Tuesday, April 9, 2013


At 2:55 this morning the wind slammed into the neighborhood.  She roared, loud and fearsome, like a mythical goddess.  The trees shuddered.  The house shook.

I tried to doze, but couldn't.  It was so strange.  There was a surreal current coursing through the streets, but not a pleasant kind of energy.  I must have fallen back to sleep occasionally because I had surreal dreams to accompany the wind.

At around 4:30 I thought she must have gone to Marathon or Midland or somewhere far from here because the silent stillness woke me up.  But never fear!  She was just hanging out around the corner.  In about five minutes the roar returned and didn't relent.  Not at all.

Now the wind has calmed, but a thick haze of dust shrouds the mountains.  My nose is clogged and my eyes are gritty.

The fresh green leaves on the trees are gently fluttering like butterflies.  I can't believe there is a single leaf left on those trees after the crazy wind.  Can you believe two years ago this week I was in Alpine looking at houses with a real estate agent?  And that the crazy wind turned a tossed cigarette into a wildfire that scorched hundreds of thousands of acres.

There is something comforting to me as I consider patterns of nature.  I am glad there is no wildfire right now.  The wind does not always live here.  As disturbing as she is to my nights' rest, there is something about her that draws me in.  That said, I certainly hope she bothers someone else tonight.

Can you believe that two years have passed since we made our way to Alpine from the farm?  Crazy.

I wonder if this wind is related to the one who woke me up in Virginia?  I just started reading Gabriel Garcia Marquez's memoir, but perhaps I should revisit At the Back of the North Wind, by George MacDonald.

PS Did you know that in the South of France they have a name for the wind:  The Mistral (which means "masterly").  But the Mistral is known for clearing the skies, and this wind has dirtied them considerably!

Friday, April 5, 2013

I love my customers.

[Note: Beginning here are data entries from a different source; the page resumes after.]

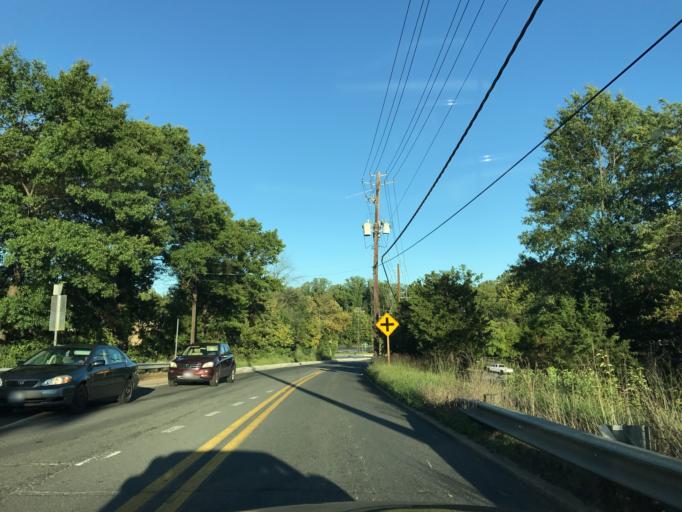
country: US
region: Maryland
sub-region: Prince George's County
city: Beltsville
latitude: 39.0345
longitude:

I really do.

Another thing for which I am thankful:  my wonderful customers.

They come out of their way to my bakery, some once a week, some twice a week, some when they can make it.  I am not exactly on the beaten path.  I don't have a sign out front.  They have to wend their way through the six or seven bikes in the carport.  My bakery is a big sunroom off our house that used to be Mrs. Turner's art studio.  Three walls of windows.  Two giant walk in closets, one for pots and pans, the other for ingredients, hundreds of pounds of chemical free grains, tubs of organic coconut oil, rolled oats, organic raisins, pounds of yeast, plenty of organic cinnamon and vanilla.

On a rare occasion I have everything out of the oven and bagged up by the time customers walk through the door.  But more often than not I am still taking cookies out of the oven, bagging up granola, or printing up labels.  A one woman operation is not always as fast as she wishes she were, even with the very long hours and skipped lunches and breakfasts, and cups of coffee instead of real food.

But these customers don't growl or grumble as they wait their turn in line.  They kindly visit as I pass out hot cookies, they introduce themselves, they catch up on smalltown news, compare rainfall and lightening strikes as I bag bread and take money and make change, answering questions about recipes and spelt and gluten.

Some of them read my ads.  Others come because of a friend's recommendation.  Who knows how these folks find out about the bakery?  But every Tuesday and Friday I end the day exhausted but grateful to these folks who enable me to live out my passion:  offering delicious, healthy alternatives to over processed foods.

Store bought food is much cheaper than my expensive spelt and coconut oil.  Store bought bread looks the same, week in, week out.  My bread varies, with moisture content, protein content and many more variables.

I am so thankful for these folks who go out of their way to support my tiny little business.  Just wanted to say so!  

Wednesday, April 3, 2013


Yesterday started out hot and sticky.  With an eery looking sky.  The wind blew away the hot and the sticky and brought with it cool and electric air.  And rain down south.  I had the opportunity to practice not envying when a couple of customers told me that it rained for an HOUR at their places.  I made myself be very thankful for them.  Which wasn't hard at all, because I truly was thankful for their rain.  The air smelled so fresh and alive.

Today I walked through the yard after getting the mail.  I picked some late blooming jonquils, a couple of clusters of violet-hued desert mountain laurel, and the very first yellow rose!  What a fragrant boquet enhances our messy kitchen.  Most everything feels better with a bouquet of freshly picked flowers on the table.